A catedral de Manchester vai hastear, na quinta-feira, a bandeira de Portugal, para uma instalação artística de grande escala da arquiteta Cristina Rodrigues, que inclui uma “manta” de adufes trabalhada por mulheres imigrantes.

Cristina Rodrigues

Cristina Rodrigues

Para este projeto, Cristina Rodrigues angariou um grupo de mulheres imigrantes portuguesas da região de Manchester, para entrançar as fitas de seda e rendas que unem os 63 adufes.

Durante os últimos meses, trabalharam com entusiasmo no ateliê da artista, muitas vezes até de madrugada.

O objetivo foi contribuir para o tema da exposição, intitulada “Mulheres do Meu País”, mas, ao longo dos meses, como a artista contou à agência Lusa, o projeto atraiu o interesse de iranianos, polacos, espanhóis, iraquianos e paquistaneses.

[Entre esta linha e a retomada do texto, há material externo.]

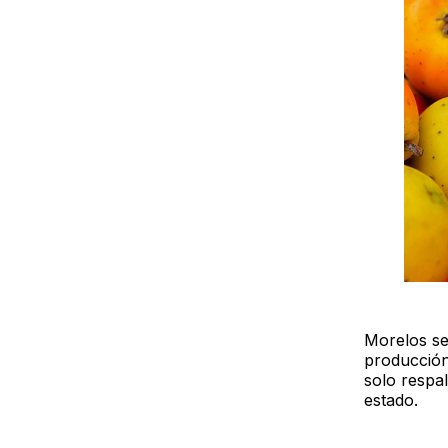
Morelos se
producción
solo respa
estado.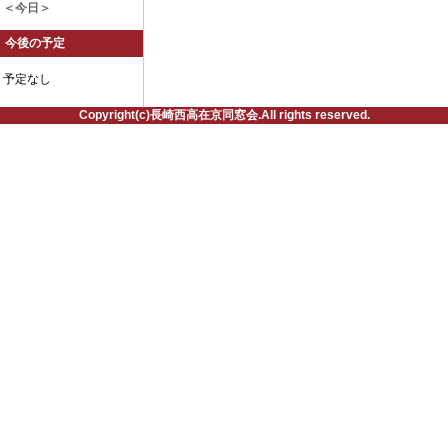
＜今日＞
今後の予定
予定なし
Copyright(c)長崎西高在京同窓会.All rights reserved.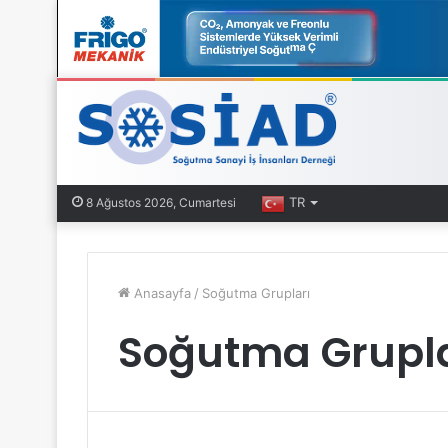
TR
8 Ağustos 2026, Cumartesi
Anasayfa
/
Soğutma Grupları
Soğutma Grupla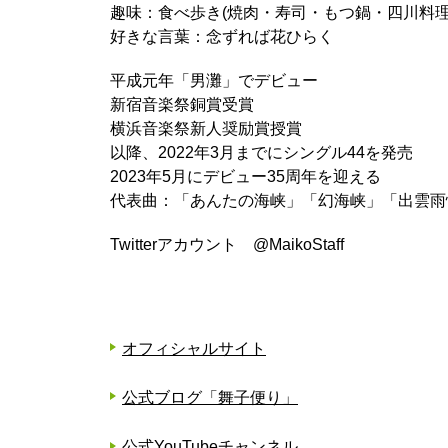
趣味：食べ歩き(焼肉・寿司・もつ鍋・四川料
好きな言葉：念ずれば花ひらく
平成元年「男灘」でデビュー
新宿音楽祭銅賞受賞
横浜音楽祭新人奨励賞授賞
以降、2022年3月までにシングル44を発売
2023年5月にデビュー35周年を迎える
代表曲：「あんたの海峡」「幻海峡」「出雲雨
Twitterアカウント @MaikoStaff
オフィシャルサイト
公式ブログ「舞子便り」
公式YouTubeチャンネル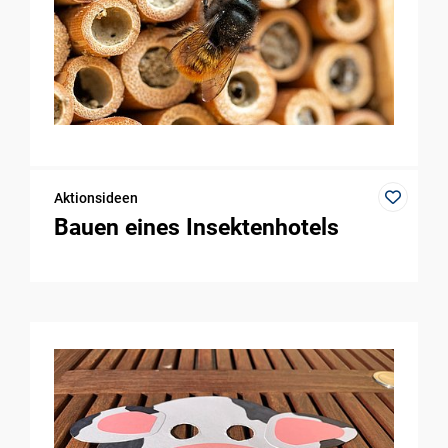
Aktionsideen
Bauen eines Insektenhotels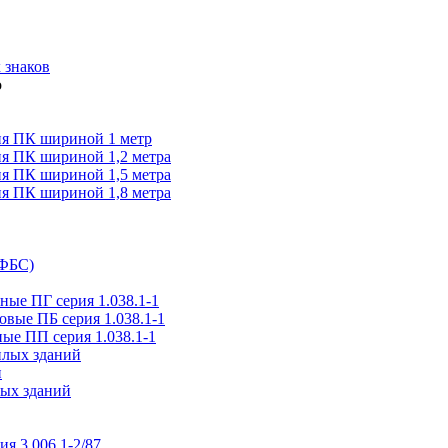
 знаков
я ПК шириной 1 метр
я ПК шириной 1,2 метра
я ПК шириной 1,5 метра
я ПК шириной 1,8 метра
(ФБС)
ые ПГ серия 1.038.1-1
вые ПБ серия 1.038.1-1
ые ПП серия 1.038.1-1
илых зданий
и
ых зданий
ия 3.006.1-2/87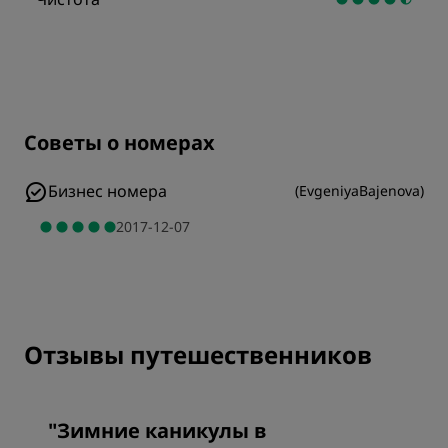
Советы о номерах
Бизнес номера
(
EvgeniyaBajenova
)
2017-12-07
Отзывы путешественников
"
Зимние каникулы в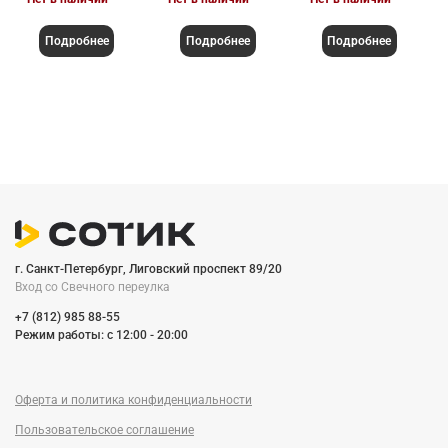
Подробнее
Подробнее
Подробнее
г. Санкт-Петербург, Лиговский проспект 89/20
Вход со Cвечного переулка
+7 (812) 985 88-55
Режим работы: c 12:00 - 20:00
Оферта и политика конфиденциальности
Пользовательское соглашение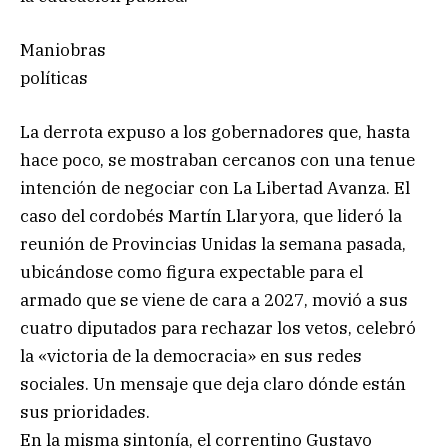
Maniobras
políticas
La derrota expuso a los gobernadores que, hasta
hace poco, se mostraban cercanos con una tenue
intención de negociar con La Libertad Avanza. El
caso del cordobés Martín Llaryora, que lideró la
reunión de Provincias Unidas la semana pasada,
ubicándose como figura expectable para el
armado que se viene de cara a 2027, movió a sus
cuatro diputados para rechazar los vetos, celebró
la «victoria de la democracia» en sus redes
sociales. Un mensaje que deja claro dónde están
sus prioridades.
En la misma sintonía, el correntino Gustavo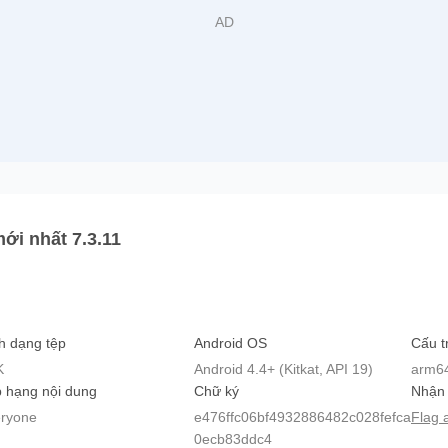
ới nhất 7.3.11
h dạng tệp
Android OS
Cấu t
K
Android 4.4+ (Kitkat, API 19)
arm6
 hạng nội dung
Chữ ký
Nhận 
ryone
e476ffc06bf4932886482c028fefca
Flag 
0ecb83ddc4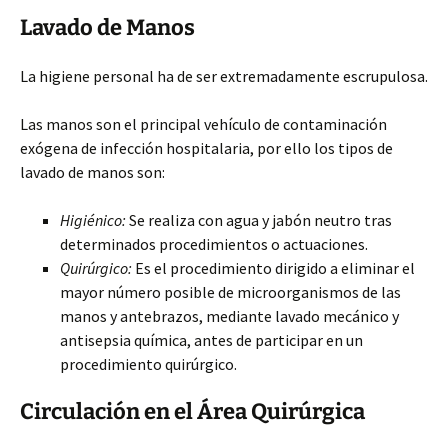
Lavado de Manos
La higiene personal ha de ser extremadamente escrupulosa.
Las manos son el principal vehículo de contaminación
exógena de infección hospitalaria, por ello los tipos de
lavado de manos son:
Higiénico:
Se realiza con agua y jabón neutro tras
determinados procedimientos o actuaciones.
Quirúrgico:
Es el procedimiento dirigido a eliminar el
mayor número posible de microorganismos de las
manos y antebrazos, mediante lavado mecánico y
antisepsia química, antes de participar en un
procedimiento quirúrgico.
Circulación en el Área Quirúrgica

Vários identificam-se com alguns dos elementos estéticos das obras, que incluem têxteis coloridos e técnicas e padrões recuperados das tradições rurais, que a artista recolheu num trabalho etnográfico anterior, e que remetem para raízes islâmicas.

Outros, afirmou, reconhecem a mensagem do “ser imigrante num espaço e ser percebido como não sendo daqui, nem sempre com conotação positiva”, sentimento que Cristina Rodrigues admite já ter tido, desde que se instalou em Manchester.

“Estão confirmadas mais de 200 pessoas na abertura, será o evento mais multicultural que aquela catedral já viu”, garante a portuguesa à Lusa.

A Rainha 02

Além de “A Manta”, que tem sete metros de altura e cinco metros de largura e quase 200 quilos de peso, será instalada “A Rainha”, peça dominada por uma coroa de lata que fez parte da procissão da Nossa Senhora do Almortão, em Idanha-a-Nova, da qual saem fitas coloridas e flores de papel inspiradas nos arraiais populares portugueses.

Por fim, Cristina Rodrigues irá estrear “Enlightenment”, obra composta por duas peças de ferro forjado, uma branca e outra preta, feitas em Portugal, decoradas com vidro, cristal, cerâmica e colares de bijuteria, cuja referência à beleza e imagem exterior feminina constitui uma “farpa” às mulheres inglesas.

“Aqui no norte [de Inglaterra] é muito visível, sobretudo quando elas saem com as unhas falsas, as cabeleiras, as pestanas falsas, o bronzeado falso, muito coloridas”, descreveu.

A exposição, que será inaugurada pelo bispo da cidade, David Walker, e o embaixador de Portugal no Reino Unido, João de Vallera, estará na Catedral de Manchester até 21 de setembro, no âmbito do festival Dig the City.